Parameters are indexed, so getParameter and setParameter are called with an index as their argument. In these functions you can have a switch statement handling each parameter individually, and if you want the range of your variables to be different, this is where you can translate or scale the values. You also need to implement getParameterLabel, getParameterDisplay and getParameterName. Name is a string describing the parameter (note that the max length is quite short, only 8 characters). Label is the unit to be printed after the parameter, such as dB or ms. Display is a string representation of the parameter, which can be different again: in the case of decibels, there is a provided function dB2string which will not only provide a meaningful number, but state -∞ when the parameter is zero.

I added a few parameters and implemented the routines along the lines of the following snippet. Remember that the PARAMETER_COUNT also needs to be specified in the call to the AudioEffectX constructor.

/* sinewave.h */
enum {
  kVolume,
  kAttack,
  kRelease,
  
  PARAMETER_COUNT
};
const char* paramNames[PARAMETER_COUNT] = {
  "Gain",
  "Attack",
  "Release"
};
const char* paramLabels[PARAMETER_COUNT] = {
  "dB",
  "ms",
  "ms"
};
  
/* sinewave.cpp */
void SineWave::setParameter(VstInt32 index, float value)
{
  switch (index) {
    case kVolume: fGain = value; break;
    case kAttack: fAttack = 1/value; break;
    case kRelease: fRelease = 1/value; break;
  }
}
  
float SineWave::getParameter(VstInt32 index, float value)
{
  switch (index) {
    case kVolume: return fGain;
    case kAttack: return 1/fAttack;
    case kRelease: return 1/fRelease;
  }
}
  
void SineWave::getParameterName(VstInt32 index, char* label)
{
  vst_strncpy(label, paramNames[index], kVstMaxParamStrLen);
}
  
void SineWave::getParameterLabel(VstInt32 index, char* label)
{
  vst_strncpy(label, paramLabels[index], kVstMaxParamStrLen);
}
  
void SineWave::getParameterDisplay(VstInt32 index, char* text)
{
  switch (index) {
    case kVolume: dB2string(fGain, text, kVstMaxParamStrLen); break;
    case kAttack: sprintf(text, "%.1f", 1000/fAttack); break;
    case kRelease: sprintf(text, "%.1f", 1000/fRelease); break;
  }
}

You cannot set what type of control a parameter is. If you want, for instance, an on/off toggle, you'll just have to deal with it being a continuous slider or knob, whatever the host has decided on. About the only customization you can do is a logical grouping of the controls. This is done via a .vstxml file. For the format of this file (unsurprisingly, it's XML) take a look at some of the examples with the SDK. You can either leave the file in the same directory as the DLL, or bake it into the DLL by specifying it as a resource in a .rc file.

That sums up this tutorial, I hope this has helped some people. Getting started is always the hardest part. Happy synthesizing!

Footnote (hiccups)

Almost all of the problems compiling the examples were fixable within a few minutes of googling. But one particularly stubborn example was "drawtest" which uses vstgui, libpng and zlib. Note: you don't have to compile all of the projects in the solution. If you right click on one project and select "Set as startup project" then it will turn bold, and F5 will only apply to that project.

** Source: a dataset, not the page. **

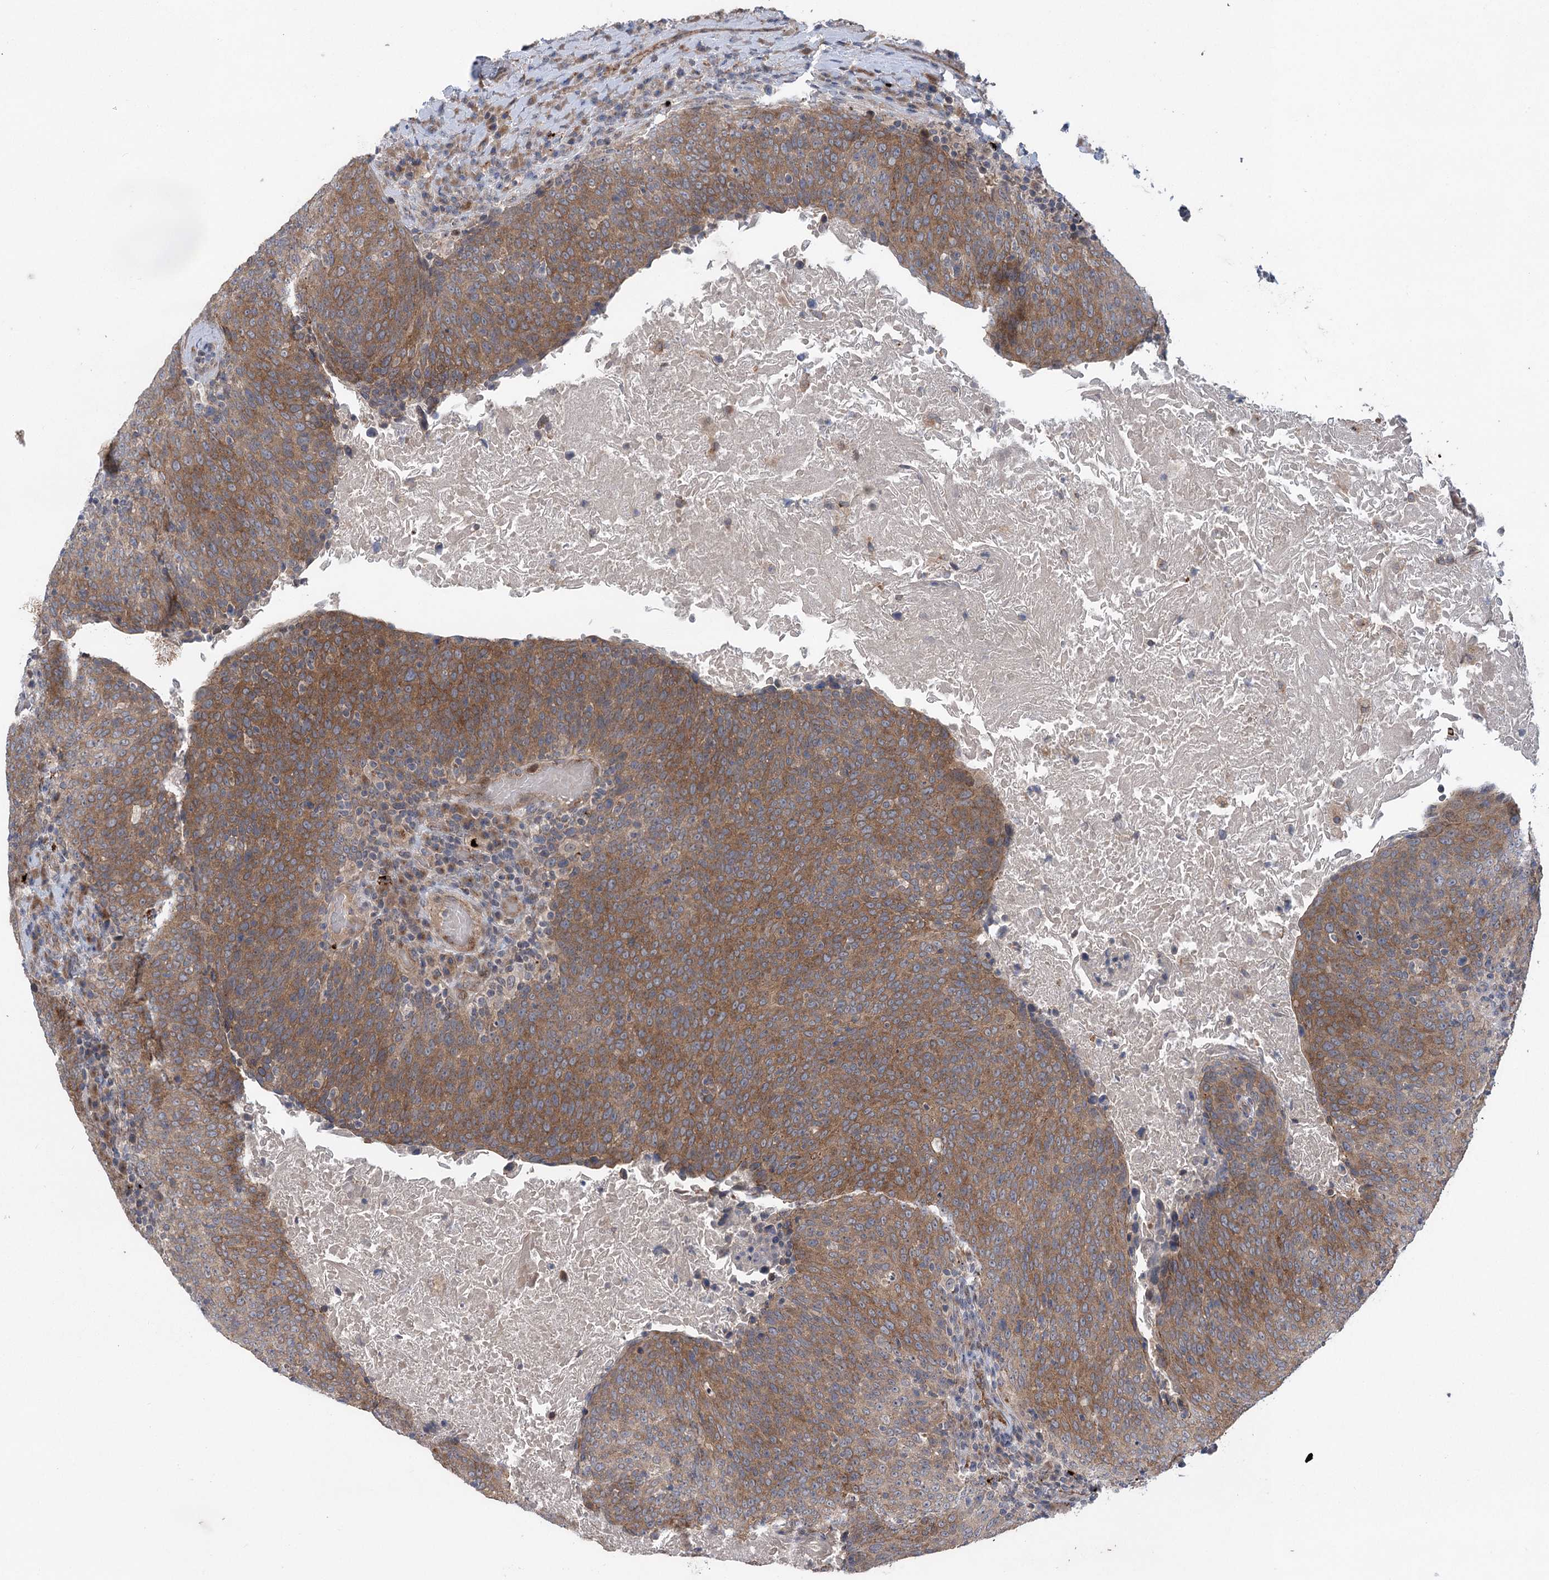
{"staining": {"intensity": "moderate", "quantity": ">75%", "location": "cytoplasmic/membranous"}, "tissue": "head and neck cancer", "cell_type": "Tumor cells", "image_type": "cancer", "snomed": [{"axis": "morphology", "description": "Squamous cell carcinoma, NOS"}, {"axis": "morphology", "description": "Squamous cell carcinoma, metastatic, NOS"}, {"axis": "topography", "description": "Lymph node"}, {"axis": "topography", "description": "Head-Neck"}], "caption": "Protein analysis of head and neck cancer (metastatic squamous cell carcinoma) tissue displays moderate cytoplasmic/membranous expression in about >75% of tumor cells. (IHC, brightfield microscopy, high magnification).", "gene": "METTL24", "patient": {"sex": "male", "age": 62}}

To compile drawtest, you need to download libpng and zlib, rename them to be libpng and zlib (so without the version numbers) and put them in the same folder as vstgui.sf. pnglibconf.h will be missing, copy the example file libpng/scripts/pnglibconf.h.prebuilt into its place. The file list in the solution explorer for these libraries will be out of date, you will need to delete the non-existant files. Finally, on line 6965 of vstgui.cpp you need to replace png_set_gray_1_2_4_to_8 with png_set_expand_gray_1_2_4_to_8. That deprecated function was removed in 2010, but don't act surprised – the VST 2 SDK hasn't been updated since 2006.